#### Quoted passage
Introduction: Gazebo - Part 3 Structure and Bench
This part of the instructable is about the wooden elements of the project. The structure portion was put up many months ahead of the bench, as it took me quite a long time to decide on what to do there and then figure out how to execute it. In that time i learned a lot and wish I could redo the upper joists...
In total it fits the purpose to create a gathering area and separate the "domestic" part of the yard from the "wild" part. I think we succeeded, and the wife loves it! But I'll let you all be the judge.
The following steps will walk you though how I completed it, and the successes and fails i had along the way!
- 4ea 10'x4"x4" redwood posts
- 3ea 8'x8"x2" redwood joists
- 9ea 8'x4"x2" redwood joists
- 12ea (or so) 8'x0.65"x4" redwood slats
- 3" screws
- brad nails
- lag bolts (if desired)
- 2gal of SPAR, a clear outdoor wood sealant (fantastic stuff i read about in Handyman) I used the minwax brand.
Tools (some are optional but make the job easier and higher quality)
- Chop saw
- Japanese hand saw (I have the harbor freight one and it work great)
- Jig saw
- Skill saw
- Router w/ straight bit
- Carpenters square (the little triangle with a perpendicular edge allowing for 90* marks)
- Brad nail gun w/compressor
- Paint brushes
Tip for success, coat all the boards with SPAR ahead of placement!

#### Data supplied

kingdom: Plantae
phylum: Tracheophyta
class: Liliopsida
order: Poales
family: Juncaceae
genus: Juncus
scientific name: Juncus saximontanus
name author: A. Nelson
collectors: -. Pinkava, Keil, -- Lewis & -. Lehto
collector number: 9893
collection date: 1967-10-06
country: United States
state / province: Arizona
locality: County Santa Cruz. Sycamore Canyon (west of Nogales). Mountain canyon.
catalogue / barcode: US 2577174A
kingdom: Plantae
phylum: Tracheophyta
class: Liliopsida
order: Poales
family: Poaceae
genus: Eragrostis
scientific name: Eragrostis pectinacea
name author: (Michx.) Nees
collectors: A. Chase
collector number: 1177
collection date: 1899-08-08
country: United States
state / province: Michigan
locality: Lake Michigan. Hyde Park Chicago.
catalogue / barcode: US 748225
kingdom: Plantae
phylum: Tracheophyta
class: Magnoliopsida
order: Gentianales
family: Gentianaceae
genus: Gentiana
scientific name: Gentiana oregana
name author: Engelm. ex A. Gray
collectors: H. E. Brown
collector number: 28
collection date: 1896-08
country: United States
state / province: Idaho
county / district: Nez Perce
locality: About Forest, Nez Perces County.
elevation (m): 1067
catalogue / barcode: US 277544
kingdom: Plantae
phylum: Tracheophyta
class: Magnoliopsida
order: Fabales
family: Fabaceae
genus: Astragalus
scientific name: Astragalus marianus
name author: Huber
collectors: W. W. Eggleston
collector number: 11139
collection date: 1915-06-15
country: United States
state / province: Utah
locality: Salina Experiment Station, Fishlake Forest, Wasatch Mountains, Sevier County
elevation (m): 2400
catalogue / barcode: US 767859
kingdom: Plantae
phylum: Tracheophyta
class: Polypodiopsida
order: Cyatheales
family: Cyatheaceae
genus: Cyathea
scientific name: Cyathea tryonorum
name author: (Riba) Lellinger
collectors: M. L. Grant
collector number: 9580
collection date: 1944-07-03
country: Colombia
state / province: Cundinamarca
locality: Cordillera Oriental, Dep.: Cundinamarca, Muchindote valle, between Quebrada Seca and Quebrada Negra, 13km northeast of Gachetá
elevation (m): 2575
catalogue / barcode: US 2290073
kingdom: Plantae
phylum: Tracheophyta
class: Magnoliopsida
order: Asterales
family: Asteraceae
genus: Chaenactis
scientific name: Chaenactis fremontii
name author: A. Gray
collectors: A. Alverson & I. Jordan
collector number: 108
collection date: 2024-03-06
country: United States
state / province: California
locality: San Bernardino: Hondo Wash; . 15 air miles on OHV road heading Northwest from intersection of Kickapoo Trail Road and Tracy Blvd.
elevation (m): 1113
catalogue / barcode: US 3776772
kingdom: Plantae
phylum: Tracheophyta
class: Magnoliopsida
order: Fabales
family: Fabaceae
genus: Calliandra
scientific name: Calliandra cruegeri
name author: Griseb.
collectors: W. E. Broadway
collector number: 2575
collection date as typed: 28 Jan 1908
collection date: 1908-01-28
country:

#### The request
Could you extend the gazebo structure and bench write-up, picking up right after its last sentence?

#### Written response
Step 1: Step 1: Setting the Posts & Joists
**safety warning, there is a lot of ladder work in this step. Make sure you have good footing for the ladders and if something is uncomfortable, STOP. I tired to do as much work from the ground as possible, maybe it can all be done on solid earth. Falling from a ladder is serious and kills many professional workers each year.**
Setting the 4x4 wooden posts should be the easy part! Since you already have the anchors in the concrete piers at the correct location, all you have to do is set them in place and make plumb before screwing them in. I wish I had used better embed anchors for this as mine turned out a little wobbly.
But before we set the post, we attached the joist to the 2 "center" posts. To do this I employed the traditional "kerf" method to inset the joists in to the posts.
- Spend some time making sure the post and joist are all square
- Mark your top and bottom lines of where the joist will be on the post
- Set your skill saw to the desired depth of the cut (I chose 1")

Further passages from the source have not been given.